A woman’s life is not a man’s possession, a woman’s body is not a man’s possession. A woman does not belong to anyone but herself. The protection of our lives, the protection of each other is an institutional duty and social responsibility.

But this state has long abandoned us. It’s failed to set up well-functioning social structures which address gender-based violence and work to prevent murder This state, where life has so little value has refused to pursue social policies that would educate women and men to be allied with each other, not enemies. Education is on its knees in 30 years of extortion, economic discrimination, and lack of critical thinking. A situation from which the woman is particularly affected.

Even in the family, the woman is not safe. The family as such serves the head patriarch and every other man who accompanies the woman inside the house. Even outside the home where she is forced to work for a wage below the minimum wage, it does not serve her liberation or emancipation. For slave wages do not contribute to a woman’s freedom and her social welfare. Divorce from a violent man or abandonment of her oppression cannot save her from the greatest historical trap of the perpetuation of violence; the patriarchal family.

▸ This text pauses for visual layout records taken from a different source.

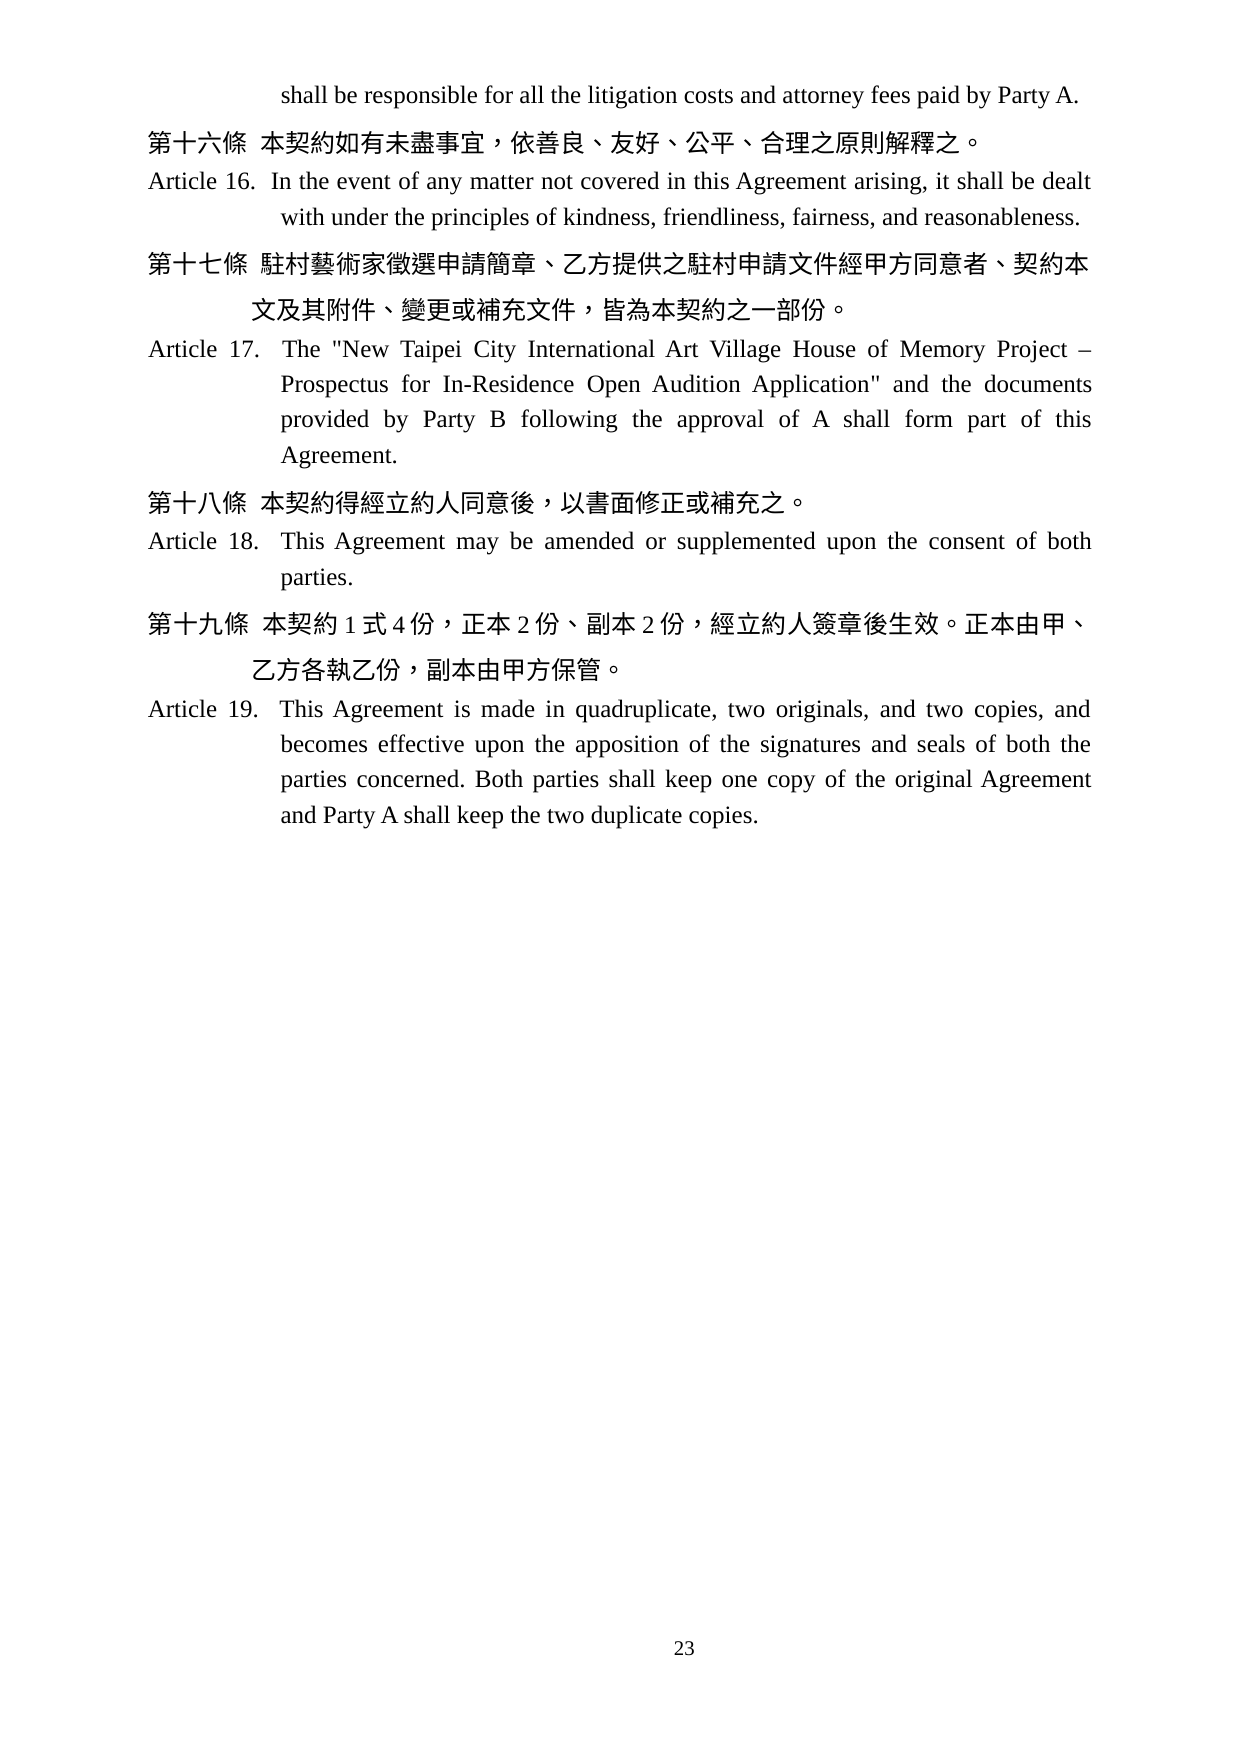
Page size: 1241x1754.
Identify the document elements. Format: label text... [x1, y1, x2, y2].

text Article 18. This Agreement may be amended or supplemented upon the consent of both parties. [148, 521, 1092, 592]
text 第十九條 本契約1式4份，正本2份、副本2份，經立約人簽章後生效。正本由甲、乙方各執乙份，副本由甲方保管。 [148, 597, 1092, 689]
text 第十八條 本契約得經立約人同意後，以書面修正或補充之。 [148, 475, 1092, 521]
text shall be responsible for all the litigation costs and attorney fees paid by Party A. [251, 75, 1092, 110]
text Article 19. This Agreement is made in quadruplicate, two originals, and two copies, and becomes effective upon the apposition of the signatures and seals of both the parties concerned. Both parties shall keep one copy of the original Agreement and Party A shall keep the two duplicate copies. [148, 689, 1092, 830]
text Article 16. In the event of any matter not covered in this Agreement arising, it shall be dealt with under the principles of kindness, friendliness, fairness, and reasonableness. [148, 161, 1092, 232]
text Article 17. The "New Taipei City International Art Village House of Memory Project – Prospectus for In-Residence Open Audition Application" and the documents provided by Party B following the approval of A shall form part of this Agreement. [148, 329, 1092, 470]
text 第十六條 本契約如有未盡事宜，依善良、友好、公平、合理之原則解釋之。 [148, 115, 1092, 161]
text 第十七條 駐村藝術家徵選申請簡章、乙方提供之駐村申請文件經甲方同意者、契約本文及其附件、變更或補充文件，皆為本契約之一部份。 [148, 237, 1092, 329]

This economic and social situation as intensified misery until the final blow; 31 times as was the case for Irvana Hyka Medinaj.

The police remain another mechanism of violence and an instrument of an equally savage state. Usually, protection orders are not worth the paper they are written on and when women ask for help, they are told to return home, preferably with their mouths shut and ready to endure the beating from their husbands until the police are called again to retrieve their body.

As the courts deepen their bureaucracy and unreasonable delays, it increases the number of murderers and victims. The victim is always the woman.

What the institutions have failed to do, we will do ourselves, all together, body to body. Solidarity between us, collaborative activity, we will be the missing institution that will offer protection, love, rest, and we will be the first collective revolt of our sisterehood.

We are here, we have each other, we are not alone.”

In 2020, only 13% of domestic violence reports were prosecuted. Out of 4701 reported cases of domestic violence during the year, the police prosecuted 615. They also issued 2816 protection orders, equating to 59.9% of the reports.

As Exit has argued, this is a violation of human rights and the duty of the state to protect citizens.